→ **Exercise data**:
⁂
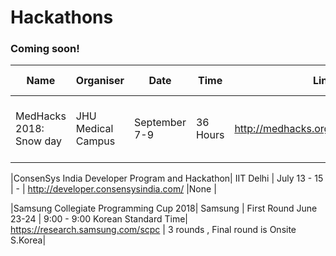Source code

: # Hackathons

### Coming soon!

| Name | Organiser | Date | Time | Link | Important Note |
| --- | --- | --- | --- | --- | --- |
| MedHacks 2018: Snow day | JHU Medical Campus | September 7-9 | 36 Hours | http://medhacks.org/2018/index.html | Travel reimbursents available, fill before 15th july|

|ConsenSys India Developer Program and Hackathon| IIT Delhi | July 13 - 15 | - | http://developer.consensysindia.com/  |None |

|Samsung Collegiate Programming Cup 2018| Samsung | First Round June 23-24 | 9:00 - 9:00 Korean Standard Time| https://research.samsung.com/scpc | 3 rounds , Final round is Onsite S.Korea|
⁂
Write out the items again, switching "Organiser" to "Organizer" and keeping everything else the same. Leave the pictures out.

Source code

: # Hackathons

### Coming soon!

| Name | Organizer | Date | Time | Link | Important Note |
| --- | --- | --- | --- | --- | --- |
| MedHacks 2018: Snow day | JHU Medical Campus | September 7-9 | 36 Hours | http://medhacks.org/2018/index.html | Travel reimbursents available, fill before 15th july|

|ConsenSys India Developer Program and Hackathon| IIT Delhi | July 13 - 15 | - | http://developer.consensysindia.com/  |None |

|Samsung Collegiate Programming Cup 2018| Samsung | First Round June 23-24 | 9:00 - 9:00 Korean Standard Time| https://research.samsung.com/scpc | 3 rounds , Final round is Onsite S.Korea|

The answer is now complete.